On Wed, Dec 23, 2015 at 11:14:12AM +0800, Fam Zheng wrote:
On Tue, 12/22 17:46, Kevin Wolf wrote:
Enough innocent images have died because users called 'qemu-img
snapshot' while
the VM was still running. Educating the users doesn't seem to be a working
strategy, so this series adds locking to qcow2 that refuses to
access the image
read-write from two processes.
Eric, this will require a libvirt update to deal with qemu
crashes which leave
locked images behind. The simplest thinkable way would be to
unconditionally
override the lock in libvirt whenever the option is present. In that case,
libvirt VMs would be protected against concurrent non-libvirt
accesses, but not
the other way round. If you want more than that, libvirt would
have to check
somehow if it was its own VM that used the image and left the
lock behind. I
imagine that can't be too hard either.
The motivation is great, but I'm not sure I like the side-effect that an
unclean shutdown will require a "forced" open, because it makes
using qcow2 in
development cumbersome, and like you said, management/user also
needs to handle
this explicitly. This is a bit of a personal preference, but it's
strong enough
that I want to speak up.
Yeah, I am also not really a big fan of locking mechanisms which are not
automatically cleaned up on process exit.
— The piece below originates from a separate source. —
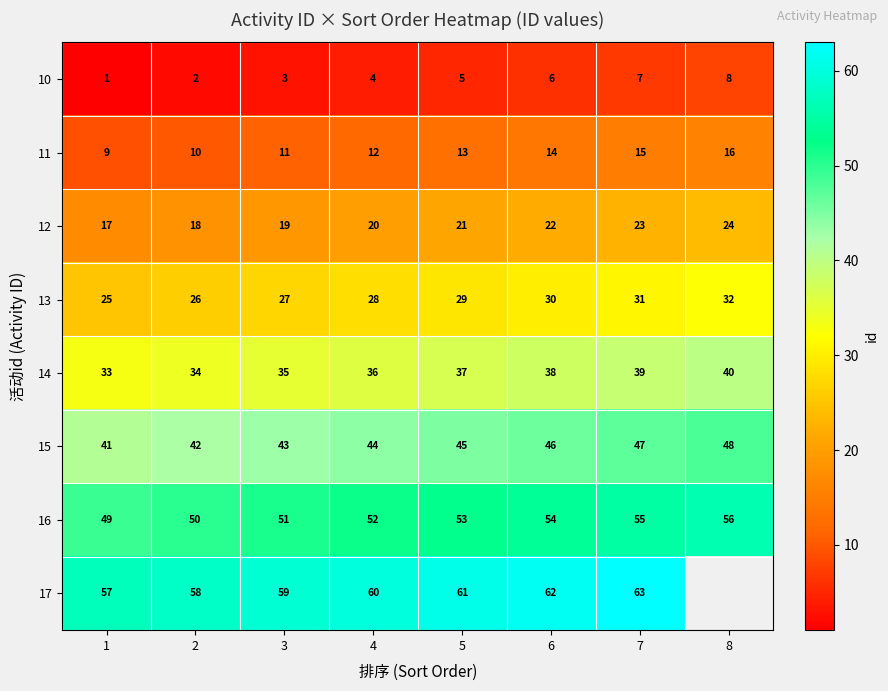

What is the spread (max minus min) of values at 4?

56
On the other hand you could
say that people who choose to run qemu-img manually are already taking
fate into their own hands, and ending up with a dirty image on unclean
exit is still miles better than loosing all your data.
As an alternative, can we introduce .bdrv_flock() in protocol drivers, with
similar semantics to flock(2) or lockf(3)? That way all formats can benefit,
and a program crash will automatically drop the lock.
FWIW, the libvirt locking daemon (virtlockd) will already attempt to take
out locks using fcntl()/lockf() on all disk images associated with a VM.